### WHAT THIS TASK INVOLVES
Among the records below, determine how many lines have the word "werden" in them; output only the number.

::: DATASET EXTRACT :::

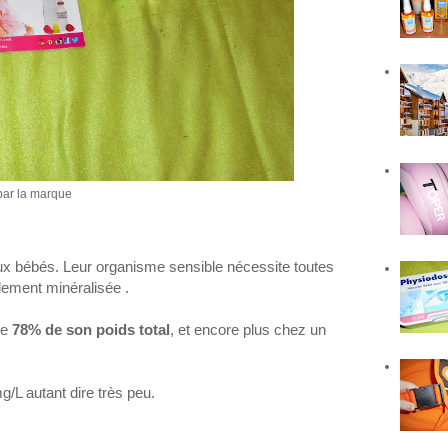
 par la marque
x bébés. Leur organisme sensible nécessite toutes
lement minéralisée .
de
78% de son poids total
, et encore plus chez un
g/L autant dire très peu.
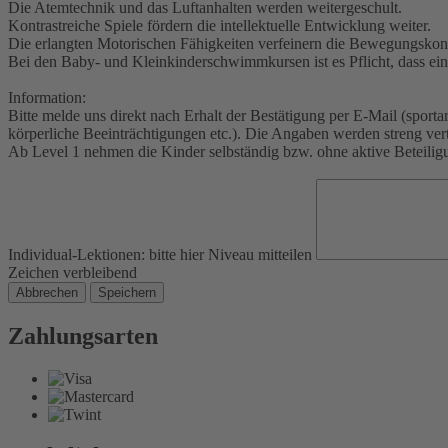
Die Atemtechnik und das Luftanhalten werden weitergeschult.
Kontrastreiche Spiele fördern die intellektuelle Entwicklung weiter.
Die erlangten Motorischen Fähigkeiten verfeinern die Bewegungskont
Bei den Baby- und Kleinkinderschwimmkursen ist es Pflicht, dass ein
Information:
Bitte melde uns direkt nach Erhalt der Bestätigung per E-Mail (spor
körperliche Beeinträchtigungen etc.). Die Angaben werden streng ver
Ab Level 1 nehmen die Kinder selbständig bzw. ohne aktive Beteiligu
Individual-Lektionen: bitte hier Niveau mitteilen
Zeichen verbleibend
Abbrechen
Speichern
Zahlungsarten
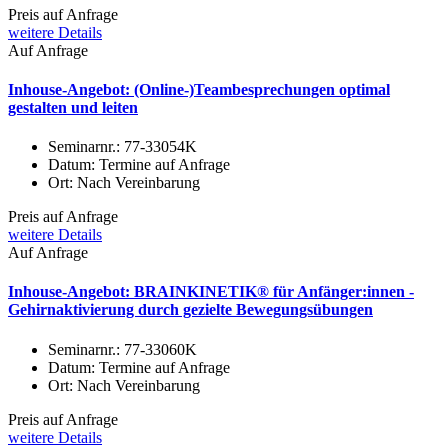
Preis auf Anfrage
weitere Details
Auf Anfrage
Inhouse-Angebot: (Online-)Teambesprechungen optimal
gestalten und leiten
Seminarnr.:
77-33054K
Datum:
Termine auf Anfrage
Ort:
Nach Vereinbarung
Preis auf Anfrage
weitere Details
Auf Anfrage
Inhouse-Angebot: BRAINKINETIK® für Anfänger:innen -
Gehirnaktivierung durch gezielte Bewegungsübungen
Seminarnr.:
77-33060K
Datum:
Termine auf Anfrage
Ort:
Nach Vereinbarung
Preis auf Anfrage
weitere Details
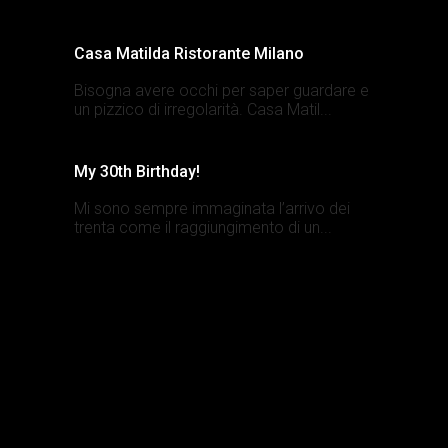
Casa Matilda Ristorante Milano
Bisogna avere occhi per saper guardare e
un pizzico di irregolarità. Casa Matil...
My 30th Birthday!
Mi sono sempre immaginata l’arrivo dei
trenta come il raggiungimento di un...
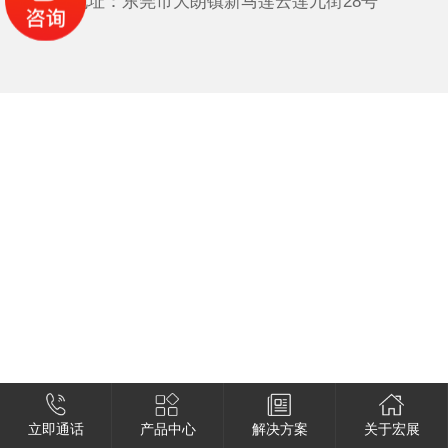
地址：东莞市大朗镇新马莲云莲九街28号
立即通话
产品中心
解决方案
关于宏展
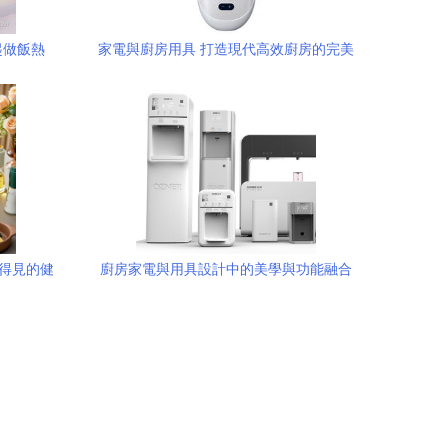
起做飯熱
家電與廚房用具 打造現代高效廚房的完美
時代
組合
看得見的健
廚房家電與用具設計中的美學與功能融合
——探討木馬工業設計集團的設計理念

:::
::: DATASET EXTRACT :::

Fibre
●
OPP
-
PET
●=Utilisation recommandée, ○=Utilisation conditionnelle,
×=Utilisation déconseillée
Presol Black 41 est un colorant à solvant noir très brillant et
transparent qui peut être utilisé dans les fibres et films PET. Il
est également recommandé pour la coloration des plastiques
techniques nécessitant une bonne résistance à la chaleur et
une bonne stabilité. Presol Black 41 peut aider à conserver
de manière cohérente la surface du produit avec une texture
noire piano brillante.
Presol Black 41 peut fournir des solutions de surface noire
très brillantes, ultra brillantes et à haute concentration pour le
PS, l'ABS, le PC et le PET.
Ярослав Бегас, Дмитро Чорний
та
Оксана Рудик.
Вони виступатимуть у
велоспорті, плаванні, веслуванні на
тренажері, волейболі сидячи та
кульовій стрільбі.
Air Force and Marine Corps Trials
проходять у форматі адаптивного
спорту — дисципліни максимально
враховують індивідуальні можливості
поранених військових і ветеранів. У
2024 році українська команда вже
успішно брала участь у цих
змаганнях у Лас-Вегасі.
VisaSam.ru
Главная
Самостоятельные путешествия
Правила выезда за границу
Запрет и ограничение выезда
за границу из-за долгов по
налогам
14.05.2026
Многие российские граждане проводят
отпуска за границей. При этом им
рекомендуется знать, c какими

:::
::: DATASET EXTRACT :::

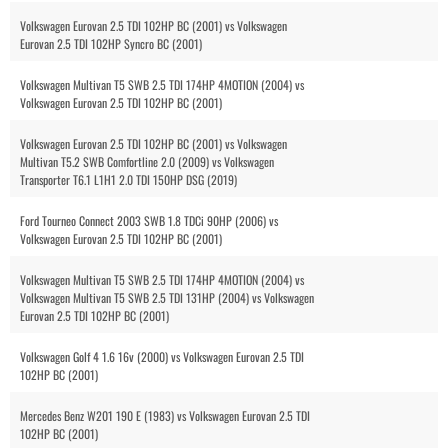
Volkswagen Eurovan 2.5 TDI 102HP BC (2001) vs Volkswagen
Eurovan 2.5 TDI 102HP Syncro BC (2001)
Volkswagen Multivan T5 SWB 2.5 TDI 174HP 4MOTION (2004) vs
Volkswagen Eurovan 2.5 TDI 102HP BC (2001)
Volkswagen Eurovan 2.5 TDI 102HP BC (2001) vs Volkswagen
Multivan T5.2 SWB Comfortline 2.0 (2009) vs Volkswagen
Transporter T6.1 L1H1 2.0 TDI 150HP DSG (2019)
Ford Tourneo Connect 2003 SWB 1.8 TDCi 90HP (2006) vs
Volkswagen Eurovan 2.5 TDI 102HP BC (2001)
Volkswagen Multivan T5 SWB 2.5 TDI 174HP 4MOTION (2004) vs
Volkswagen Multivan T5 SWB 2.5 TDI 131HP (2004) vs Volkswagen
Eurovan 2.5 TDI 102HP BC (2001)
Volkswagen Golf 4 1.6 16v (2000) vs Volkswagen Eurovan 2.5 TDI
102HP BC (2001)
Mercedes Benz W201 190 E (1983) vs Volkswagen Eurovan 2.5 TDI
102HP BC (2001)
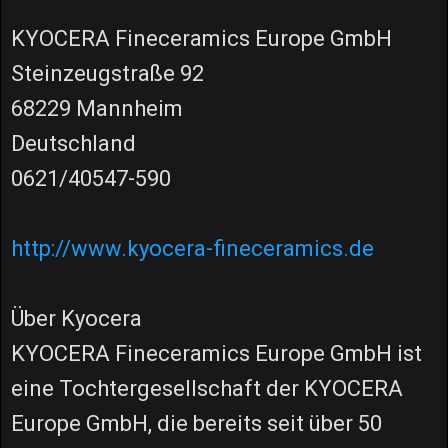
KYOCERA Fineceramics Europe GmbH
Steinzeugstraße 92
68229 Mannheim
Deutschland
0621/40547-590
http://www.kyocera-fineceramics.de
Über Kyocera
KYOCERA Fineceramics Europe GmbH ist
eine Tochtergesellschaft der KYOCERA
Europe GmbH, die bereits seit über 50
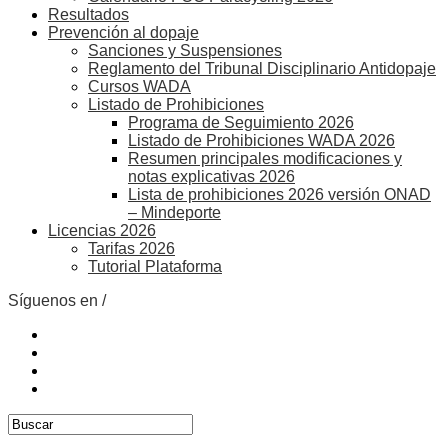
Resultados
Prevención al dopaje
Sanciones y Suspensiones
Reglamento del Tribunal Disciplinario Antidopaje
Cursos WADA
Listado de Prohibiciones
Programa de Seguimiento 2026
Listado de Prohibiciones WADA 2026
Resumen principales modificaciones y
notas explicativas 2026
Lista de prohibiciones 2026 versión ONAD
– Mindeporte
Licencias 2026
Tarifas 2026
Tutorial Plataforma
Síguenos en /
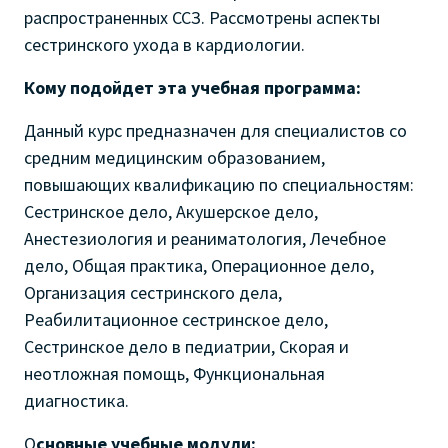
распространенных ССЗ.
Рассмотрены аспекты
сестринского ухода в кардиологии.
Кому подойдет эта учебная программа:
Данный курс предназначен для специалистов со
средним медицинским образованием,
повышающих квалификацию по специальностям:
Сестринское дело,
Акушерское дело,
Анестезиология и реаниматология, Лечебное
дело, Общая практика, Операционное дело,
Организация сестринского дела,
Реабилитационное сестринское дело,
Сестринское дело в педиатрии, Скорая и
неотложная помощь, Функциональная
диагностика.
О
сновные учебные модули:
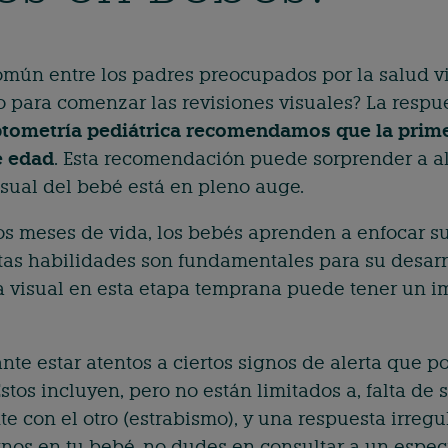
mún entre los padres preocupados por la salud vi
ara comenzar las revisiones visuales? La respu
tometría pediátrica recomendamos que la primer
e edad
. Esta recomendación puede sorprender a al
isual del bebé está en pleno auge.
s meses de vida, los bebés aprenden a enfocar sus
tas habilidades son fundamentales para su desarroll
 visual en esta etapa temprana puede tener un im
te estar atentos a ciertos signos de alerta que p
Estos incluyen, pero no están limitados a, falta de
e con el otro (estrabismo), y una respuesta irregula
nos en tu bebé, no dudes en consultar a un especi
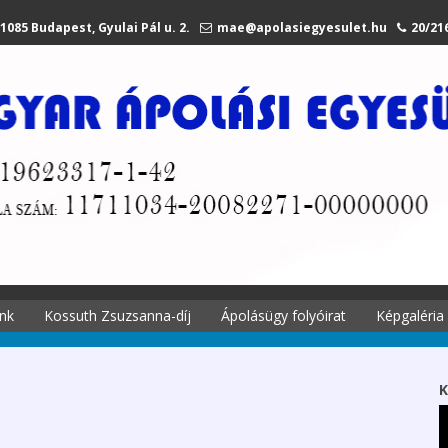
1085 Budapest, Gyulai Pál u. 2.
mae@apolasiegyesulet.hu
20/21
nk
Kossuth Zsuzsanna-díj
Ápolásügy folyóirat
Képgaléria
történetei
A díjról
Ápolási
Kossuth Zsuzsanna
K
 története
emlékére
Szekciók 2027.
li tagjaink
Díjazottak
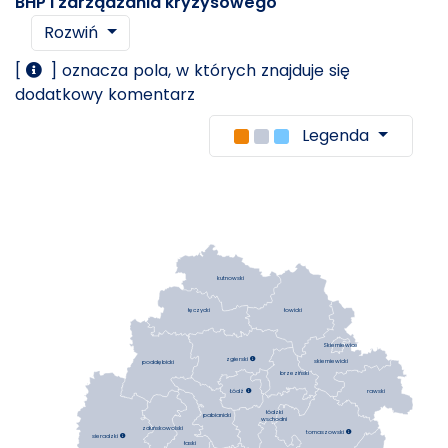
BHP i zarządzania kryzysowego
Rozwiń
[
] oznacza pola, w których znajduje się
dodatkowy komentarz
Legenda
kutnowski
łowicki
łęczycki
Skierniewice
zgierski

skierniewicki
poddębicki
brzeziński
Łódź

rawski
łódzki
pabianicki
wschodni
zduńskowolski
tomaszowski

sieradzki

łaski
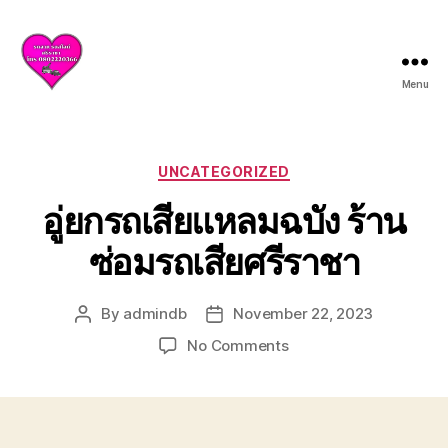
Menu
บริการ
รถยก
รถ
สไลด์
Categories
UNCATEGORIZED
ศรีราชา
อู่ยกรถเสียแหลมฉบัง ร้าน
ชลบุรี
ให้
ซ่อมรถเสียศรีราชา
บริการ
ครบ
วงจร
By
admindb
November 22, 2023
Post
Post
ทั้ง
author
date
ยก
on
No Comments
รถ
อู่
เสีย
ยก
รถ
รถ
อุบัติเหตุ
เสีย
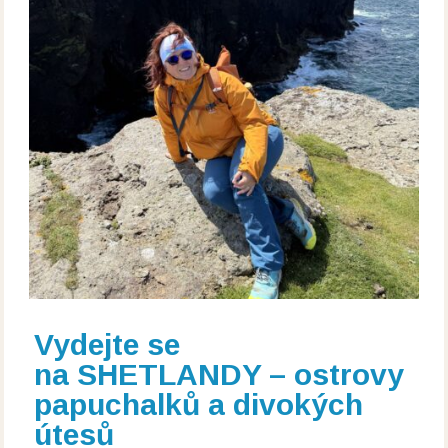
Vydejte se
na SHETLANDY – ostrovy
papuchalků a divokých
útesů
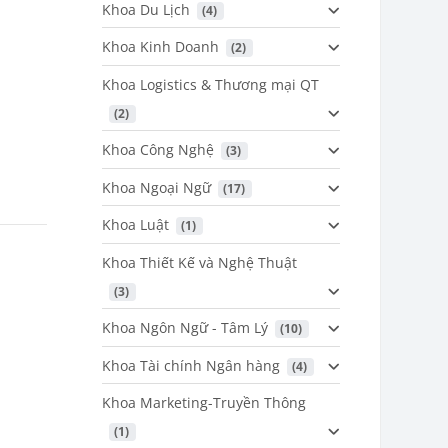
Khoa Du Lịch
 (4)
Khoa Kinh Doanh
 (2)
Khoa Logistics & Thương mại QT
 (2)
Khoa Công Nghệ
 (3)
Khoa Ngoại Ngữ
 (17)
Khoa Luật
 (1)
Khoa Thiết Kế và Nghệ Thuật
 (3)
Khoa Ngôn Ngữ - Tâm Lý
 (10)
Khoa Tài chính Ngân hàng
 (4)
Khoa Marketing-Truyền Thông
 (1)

:::

### EXERCISE OUTPUT
2